* [About this exercise] For each line of the listing that includes the word "casing", show the whole line.

··· Available data ···

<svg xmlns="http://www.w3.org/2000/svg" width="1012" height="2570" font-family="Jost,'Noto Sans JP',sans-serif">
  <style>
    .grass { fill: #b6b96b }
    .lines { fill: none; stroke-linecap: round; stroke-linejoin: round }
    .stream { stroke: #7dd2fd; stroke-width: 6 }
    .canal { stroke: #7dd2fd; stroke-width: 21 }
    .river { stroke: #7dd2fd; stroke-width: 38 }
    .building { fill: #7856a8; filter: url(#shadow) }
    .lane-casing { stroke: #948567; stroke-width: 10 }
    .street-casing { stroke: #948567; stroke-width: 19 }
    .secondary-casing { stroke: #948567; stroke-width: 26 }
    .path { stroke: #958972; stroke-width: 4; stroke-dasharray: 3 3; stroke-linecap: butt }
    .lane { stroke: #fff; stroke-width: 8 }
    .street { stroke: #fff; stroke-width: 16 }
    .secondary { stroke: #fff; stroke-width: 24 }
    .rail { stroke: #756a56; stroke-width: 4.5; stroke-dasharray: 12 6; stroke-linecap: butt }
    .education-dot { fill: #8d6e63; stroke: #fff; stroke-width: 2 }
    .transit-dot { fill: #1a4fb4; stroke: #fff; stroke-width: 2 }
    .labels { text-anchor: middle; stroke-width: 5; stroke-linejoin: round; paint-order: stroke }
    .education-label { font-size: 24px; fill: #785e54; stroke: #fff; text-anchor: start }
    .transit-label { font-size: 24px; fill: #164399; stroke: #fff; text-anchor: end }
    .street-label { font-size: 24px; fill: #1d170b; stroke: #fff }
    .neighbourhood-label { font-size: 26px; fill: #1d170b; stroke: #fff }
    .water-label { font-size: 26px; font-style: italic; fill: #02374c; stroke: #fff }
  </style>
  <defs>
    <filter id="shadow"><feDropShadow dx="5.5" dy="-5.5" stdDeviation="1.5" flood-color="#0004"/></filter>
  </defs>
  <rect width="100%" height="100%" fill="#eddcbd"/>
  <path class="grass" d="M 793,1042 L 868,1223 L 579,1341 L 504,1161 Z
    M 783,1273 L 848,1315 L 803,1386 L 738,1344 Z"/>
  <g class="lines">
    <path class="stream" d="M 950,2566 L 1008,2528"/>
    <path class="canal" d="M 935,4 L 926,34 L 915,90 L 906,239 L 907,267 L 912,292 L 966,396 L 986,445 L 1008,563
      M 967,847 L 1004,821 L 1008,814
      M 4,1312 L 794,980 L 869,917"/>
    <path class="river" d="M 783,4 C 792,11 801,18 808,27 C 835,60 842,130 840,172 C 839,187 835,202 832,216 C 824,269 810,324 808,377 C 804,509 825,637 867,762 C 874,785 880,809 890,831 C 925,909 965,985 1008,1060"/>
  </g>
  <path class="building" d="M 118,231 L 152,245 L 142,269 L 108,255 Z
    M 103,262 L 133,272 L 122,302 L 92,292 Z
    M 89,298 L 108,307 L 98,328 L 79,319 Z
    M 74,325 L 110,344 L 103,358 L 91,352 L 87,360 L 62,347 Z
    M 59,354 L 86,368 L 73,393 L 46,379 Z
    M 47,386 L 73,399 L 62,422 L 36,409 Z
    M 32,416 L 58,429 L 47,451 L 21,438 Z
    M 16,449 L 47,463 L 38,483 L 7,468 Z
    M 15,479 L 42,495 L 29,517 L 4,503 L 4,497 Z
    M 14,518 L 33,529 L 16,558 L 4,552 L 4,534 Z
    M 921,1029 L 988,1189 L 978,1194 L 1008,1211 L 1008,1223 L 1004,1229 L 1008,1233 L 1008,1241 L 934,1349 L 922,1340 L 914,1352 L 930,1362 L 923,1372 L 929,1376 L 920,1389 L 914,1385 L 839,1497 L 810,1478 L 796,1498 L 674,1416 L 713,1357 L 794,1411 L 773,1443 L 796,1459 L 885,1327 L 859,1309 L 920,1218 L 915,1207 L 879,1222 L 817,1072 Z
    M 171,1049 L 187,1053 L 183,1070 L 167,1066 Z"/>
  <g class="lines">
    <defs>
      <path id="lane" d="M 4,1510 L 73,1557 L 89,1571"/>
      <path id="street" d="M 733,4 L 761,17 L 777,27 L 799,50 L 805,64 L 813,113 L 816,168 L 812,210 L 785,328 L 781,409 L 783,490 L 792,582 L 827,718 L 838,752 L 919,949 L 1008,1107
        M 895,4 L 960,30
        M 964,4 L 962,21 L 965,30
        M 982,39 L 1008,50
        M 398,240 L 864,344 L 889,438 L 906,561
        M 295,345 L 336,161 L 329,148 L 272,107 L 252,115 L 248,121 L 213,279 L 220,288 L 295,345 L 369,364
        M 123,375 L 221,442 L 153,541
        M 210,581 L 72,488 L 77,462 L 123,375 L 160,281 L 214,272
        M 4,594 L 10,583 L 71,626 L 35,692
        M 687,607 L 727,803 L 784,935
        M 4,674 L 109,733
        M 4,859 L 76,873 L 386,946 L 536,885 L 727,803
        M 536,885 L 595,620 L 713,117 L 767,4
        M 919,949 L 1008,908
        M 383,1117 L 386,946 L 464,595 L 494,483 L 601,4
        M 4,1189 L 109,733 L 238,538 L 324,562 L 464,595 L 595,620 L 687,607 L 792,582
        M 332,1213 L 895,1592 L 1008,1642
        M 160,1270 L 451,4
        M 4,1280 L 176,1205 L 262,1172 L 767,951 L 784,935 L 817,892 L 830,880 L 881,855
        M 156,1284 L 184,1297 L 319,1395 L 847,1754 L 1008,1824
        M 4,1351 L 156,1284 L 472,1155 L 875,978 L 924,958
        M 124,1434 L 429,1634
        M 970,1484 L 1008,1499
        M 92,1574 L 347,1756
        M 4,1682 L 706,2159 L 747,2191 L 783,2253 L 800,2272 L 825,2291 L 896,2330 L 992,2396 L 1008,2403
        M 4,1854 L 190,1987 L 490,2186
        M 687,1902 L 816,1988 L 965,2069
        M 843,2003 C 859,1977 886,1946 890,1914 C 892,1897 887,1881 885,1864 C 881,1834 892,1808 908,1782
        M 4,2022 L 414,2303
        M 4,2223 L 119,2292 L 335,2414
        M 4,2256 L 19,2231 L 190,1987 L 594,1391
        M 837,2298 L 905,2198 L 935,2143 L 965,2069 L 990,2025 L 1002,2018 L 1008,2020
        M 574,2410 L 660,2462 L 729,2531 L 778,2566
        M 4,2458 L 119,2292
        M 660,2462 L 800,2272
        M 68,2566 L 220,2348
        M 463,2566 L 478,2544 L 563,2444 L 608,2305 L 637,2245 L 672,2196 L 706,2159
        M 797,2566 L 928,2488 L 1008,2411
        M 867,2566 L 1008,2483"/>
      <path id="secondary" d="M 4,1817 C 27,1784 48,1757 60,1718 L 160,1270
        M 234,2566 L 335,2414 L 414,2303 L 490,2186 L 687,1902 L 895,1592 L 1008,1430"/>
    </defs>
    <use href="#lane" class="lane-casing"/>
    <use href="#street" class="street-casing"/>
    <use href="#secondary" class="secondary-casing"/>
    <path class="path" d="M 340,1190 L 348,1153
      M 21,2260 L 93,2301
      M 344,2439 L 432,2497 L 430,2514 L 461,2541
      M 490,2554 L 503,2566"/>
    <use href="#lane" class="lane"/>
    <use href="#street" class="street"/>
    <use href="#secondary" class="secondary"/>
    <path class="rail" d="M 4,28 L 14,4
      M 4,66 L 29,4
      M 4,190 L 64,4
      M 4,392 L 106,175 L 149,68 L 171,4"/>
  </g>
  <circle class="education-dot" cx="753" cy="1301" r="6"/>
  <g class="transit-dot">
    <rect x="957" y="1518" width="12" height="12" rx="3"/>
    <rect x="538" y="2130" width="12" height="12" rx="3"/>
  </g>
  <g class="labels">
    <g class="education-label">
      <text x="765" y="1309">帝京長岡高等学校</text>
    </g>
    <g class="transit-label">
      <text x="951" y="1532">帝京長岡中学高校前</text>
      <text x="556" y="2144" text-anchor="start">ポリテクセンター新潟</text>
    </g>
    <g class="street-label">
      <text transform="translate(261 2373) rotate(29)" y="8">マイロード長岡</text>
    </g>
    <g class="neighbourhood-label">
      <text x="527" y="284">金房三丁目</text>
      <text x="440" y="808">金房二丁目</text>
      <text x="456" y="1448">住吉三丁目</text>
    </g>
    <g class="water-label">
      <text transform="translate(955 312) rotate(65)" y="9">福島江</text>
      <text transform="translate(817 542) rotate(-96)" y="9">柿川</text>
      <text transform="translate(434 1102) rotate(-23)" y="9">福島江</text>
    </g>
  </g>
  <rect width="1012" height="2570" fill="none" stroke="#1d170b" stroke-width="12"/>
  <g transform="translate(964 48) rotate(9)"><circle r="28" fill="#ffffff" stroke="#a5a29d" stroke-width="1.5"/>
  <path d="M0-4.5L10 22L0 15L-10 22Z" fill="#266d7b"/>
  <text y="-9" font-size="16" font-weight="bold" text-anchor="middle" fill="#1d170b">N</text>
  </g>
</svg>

···

* [Result for this exercise]
    .lane-casing { stroke: #948567; stroke-width: 10 }
    .street-casing { stroke: #948567; stroke-width: 19 }
    .secondary-casing { stroke: #948567; stroke-width: 26 }
    <use href="#lane" class="lane-casing"/>
    <use href="#street" class="street-casing"/>
    <use href="#secondary" class="secondary-casing"/>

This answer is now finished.